The deliberations were interesting, and the whole process left me wondering about the morality of the system. Because it appears that justice and morality are two very different things. Should they be? This was actually a major sticking point in our deliberations. We were deadlocked.

There's a classic psychology scenario (used, I believe, to understand through their answer what stage of moral reasoning a subject has reached) that goes something like this:

A man's wife is very very sick. Without a certain very expensive medicine she will die. The man does not have enough money for the medicine. Should he steal it?

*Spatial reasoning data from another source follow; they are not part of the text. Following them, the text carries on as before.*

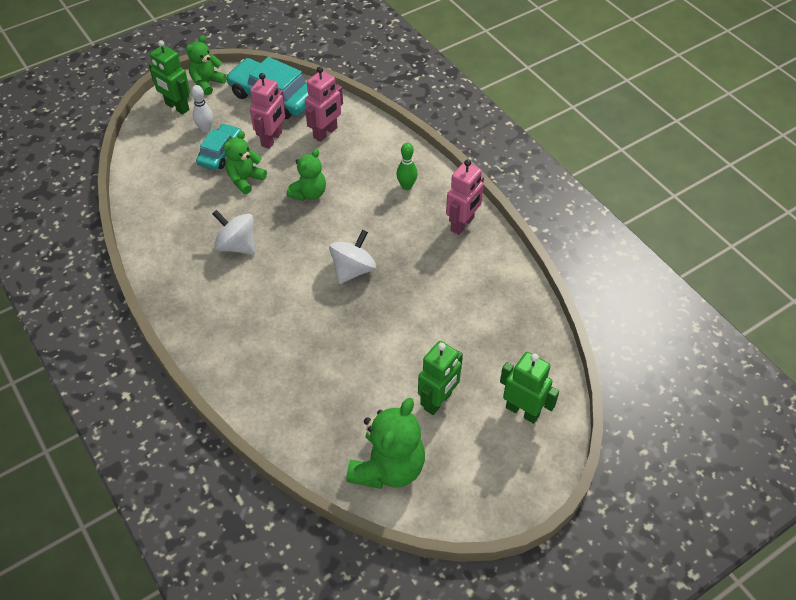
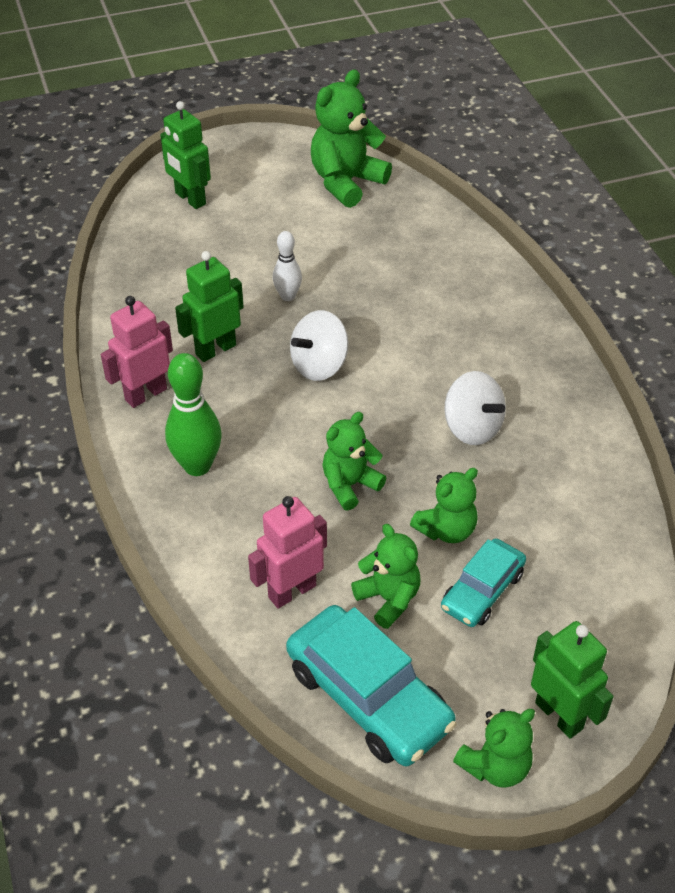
camera: 165 degrees left, 5 degrees down
(205, 129) = (505, 648): white bowling pin -> white bowling pin (288, 296)
(272, 139) = (388, 599): pink robot -> green teddy bear
(406, 186) = (197, 466): green bowling pin -> green bowling pin, size x1.66
(438, 401) = (273, 221): green robot -> green robot (215, 349)

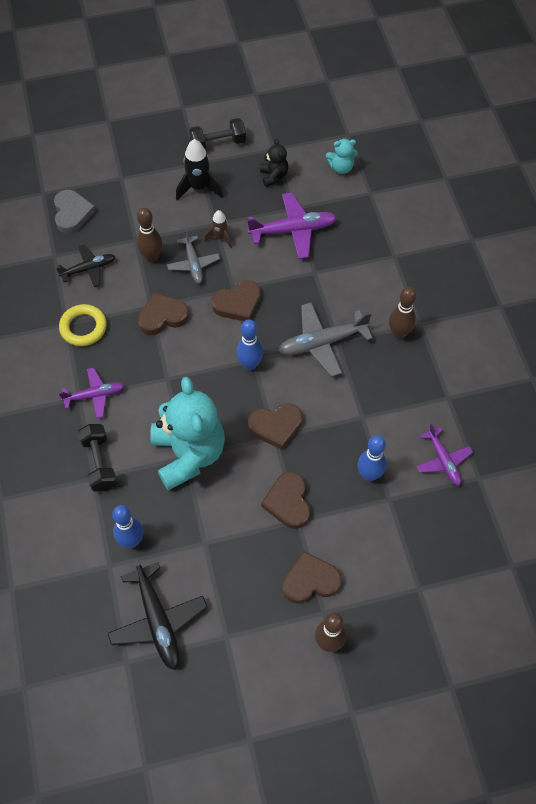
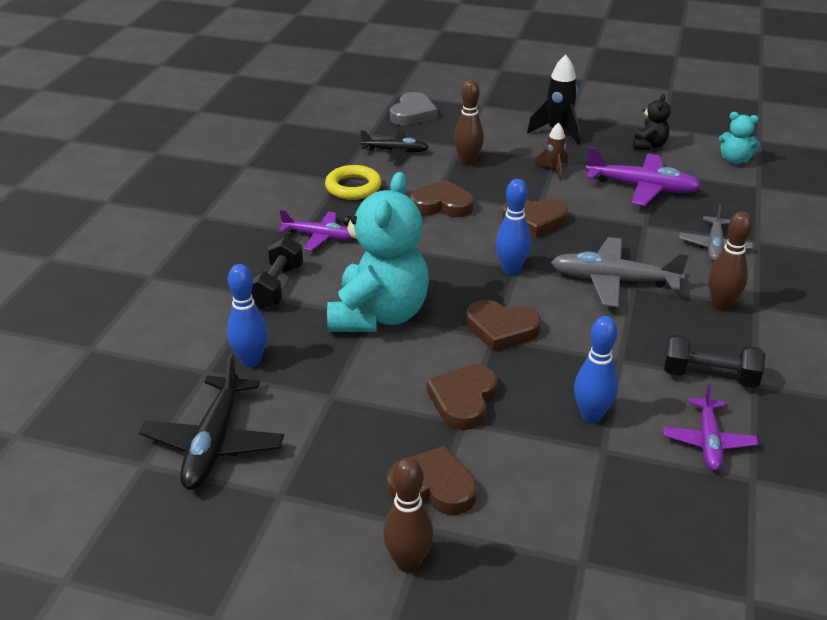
camera: 30 degrees right, 25 degrees down
(193, 264) = (508, 179): grey plane -> grey plane (714, 246)
(218, 143) = (603, 110): black dumbbell -> black dumbbell (709, 376)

My modifications to the scenario assume that he does steal the medicine (or, since he's innocent until proven guilty, is found with the medicine in his possession).

  1. Should he be found guilty of the crime?
  2. What if he first talked to the owner of the store, who refused to help him out, put him on a payment plan, etc? Is he still guilty if he steals it?
  3. What if it turns out the owner of the store was actually an undercover cop who could have given him the medicine, but wanted to make an arrest?
  4. What if the undercover cop says the guy stole the medicine while the man says the cop opened the door and told him it was "on the house?"

My take on this is that in only the fourth case is there cause for reasonable doubt. But I don't like it.